RDC : l’épidémie de choléra au Sud-Kivu presque maîtrisée

Après huit semaines d’intervention d’urgence à Sangé, dans l’est de la RDC, MSF annonce que l’épidémie de choléra est quasiment sous contrôle, avec une baisse de 90% du nombre de cas. Cette épidémie est causée par le dysfonctionnement des points de captage d’eau et par la fragilité du système de santé de la zone, accentuée par les mouvements massifs de populations qui fuient les affrontements entre forces loyalistes et rebelles.

À Sangé, dans la province du Sud-Kivu, dans l’est de la République Démocratique du Congo (RDC), une épidémie de choléra sévit depuis plus de huit mois. Dans cette ville, l’eau potable du robinet ne coule plus dans les foyers depuis un bon moment. Cette situation est due au dysfonctionnement de deux principaux points de captage d’eau devenus inaccessibles à cause de la guerre dans le pays. En effet, la présence de groupes armés rend impossible l’accès aux points de captage d’eau, dont le système de filtrage est désormais obstrué par le sable et la terre. De ce fait, les habitants sont contraints de boire l’eau impropre de la rivière ou l’eau du canal d’irrigation, qui n’est pas traitée.

Le choléra peut être mortel en l’absence de traitement

Pour rappel, le choléra est une infection contagieuse, due à une bactérie présente dans les eaux impropres à la consommation ou stagnantes. Elle peut s’avérer mortelle si elle n’est pas traitée. Le choléra provoque des diarrhées sévères, contraignant les malades à faire des allers-retours fréquents aux toilettes. À Sangé, des centaines de personnes ont été infectées par la bactérie, dont de nombreux enfants en bas âge, plus fragiles. Cette épidémie a été aggravée par les déplacements massifs de populations qui fuient les affrontements opposant l’armée congolaise (FARDC) et ses alliés Wazalendo à la coalition rebelle AFC/M23, soutenue par le Rwanda voisin.

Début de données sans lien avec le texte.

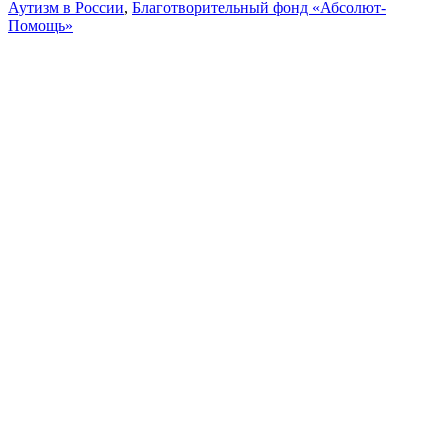
Аутизм в России
,
Благотворительный фонд «Абсолют-
Помощь»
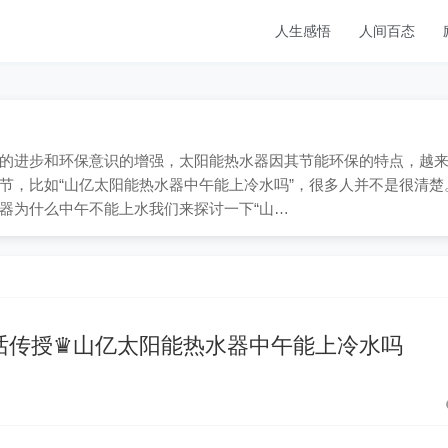
人生感悟
人间百态
随着科技的进步和环保意识的增强，太阳能热水器因其节能环保的特点，越
节，比如“山亿太阳能热水器中午能上冷水吗”，很多人并不是很清楚
器为什么中午不能上水我们来探讨一下“山…
话传授♛山亿太阳能热水器中午能上冷水吗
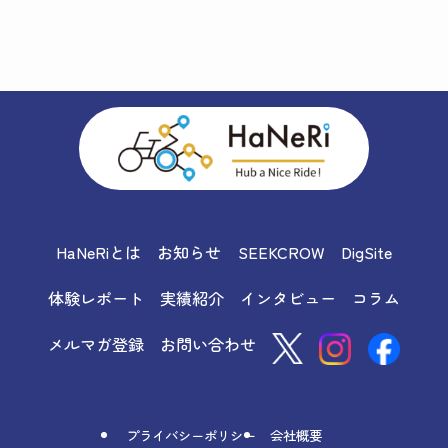
HaNeRiとは
お知らせ
SEEKCROW
DigSite
体験レポート
実績紹介
インタビュー
コラム
メルマガ登録
お問い合わせ
プライバシーポリシー
会社概要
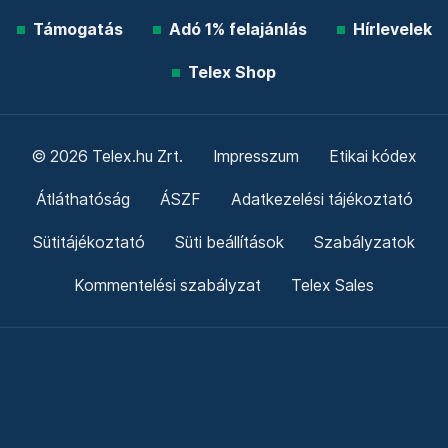
Támogatás
Adó 1% felajánlás
Hírlevelek
Telex Shop
© 2026 Telex.hu Zrt.
Impresszum
Etikai kódex
Átláthatóság
ÁSZF
Adatkezelési tájékoztató
Sütitájékoztató
Süti beállítások
Szabályzatok
Kommentelési szabályzat
Telex Sales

1 200 cas suspects et 28 décès enregistrés

Ces mouvements constants de populations favorisent la propagation du choléra, car les gens sont obligés de vivre dans des conditions de promiscuité, parfois d’insalubrité, dans des familles d’accueil, où l’accès à l’eau potable fait défaut. Selon les services de l’ONU, plus de 330 000 personnes ont été récemment déplacées dans le Sud-Kivu à cause des combats entre forces loyalistes et rebelles. Au moins 1 200 cas suspects auraient été recensés, avec au moins 28 décès enregistrés. Plusieurs ONG internationales apportent leur soutien pour résoudre la crise humanitaire, dont MSF.

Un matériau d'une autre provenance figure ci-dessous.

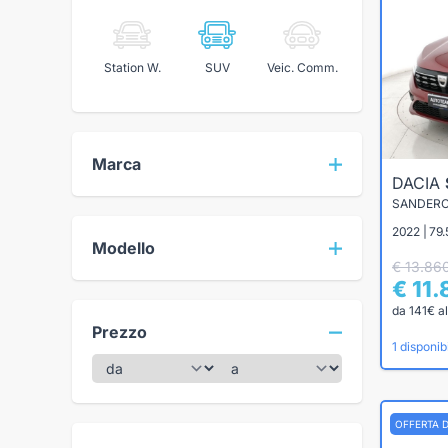
Station W.
SUV
Veic. Comm.
Marca
DACIA
2022 | 79
Modello
€ 13.86
€ 11
da 141€ a
Prezzo
1 disponibi
OFFERTA 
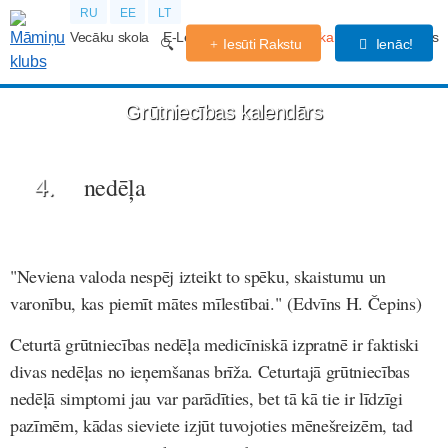
RU
EE
LT
Vecāku skola
E-Lekcijas
Grūtniecības kalendārs
Forums
Iesūti Rakstu
Ienāc!
Grūtniecības kalendārs
4.
nedēļa
"Neviena valoda nespēj izteikt to spēku, skaistumu un
varonību, kas piemīt mātes mīlestībai." (Edvīns H. Čepins)
Ceturtā grūtniecības nedēļa medicīniskā izpratnē ir faktiski
divas nedēļas no ieņemšanas brīža. Ceturtajā grūtniecības
nedēļā simptomi jau var parādīties, bet tā kā tie ir līdzīgi
pazīmēm, kādas sieviete izjūt tuvojoties mēnešreizēm, tad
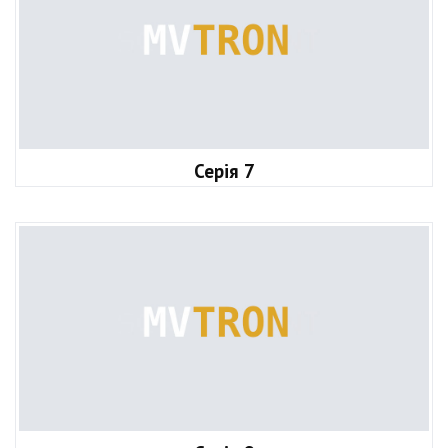
Серія 7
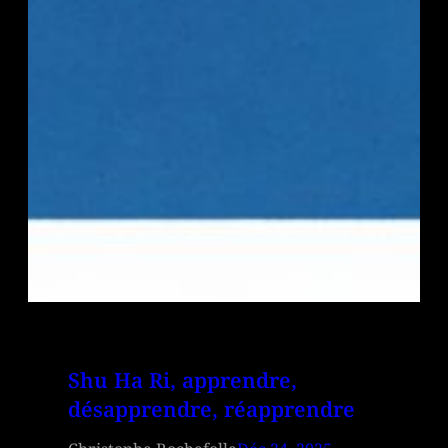
Shu Ha Ri, apprendre,
désapprendre, réapprendre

L’épidémie de choléra la plus sévère du Sud-Kivu depuis cinq

MSF appuie notamment le centre de traitement de choléra de l’hôpital général de Sangé et le Centre de santé de Ndunda, en périphérie de la ville. Aussi, l’organisation a mis en place plus de 50 points de chloration de l’eau dans la région. De plus, elle collabore avec les communautés locales pour le nettoyage des points de captage de l’eau. Après huit semaines d’intervention de son équipe d’urgence, MSF constate une baisse de 90% du nombre de cas de choléra, avec plus de 800 personnes prises en charge. L’épidémie est donc désormais pratiquement maîtrisée. C’est la plus sévère du Sud-Kivu depuis cinq.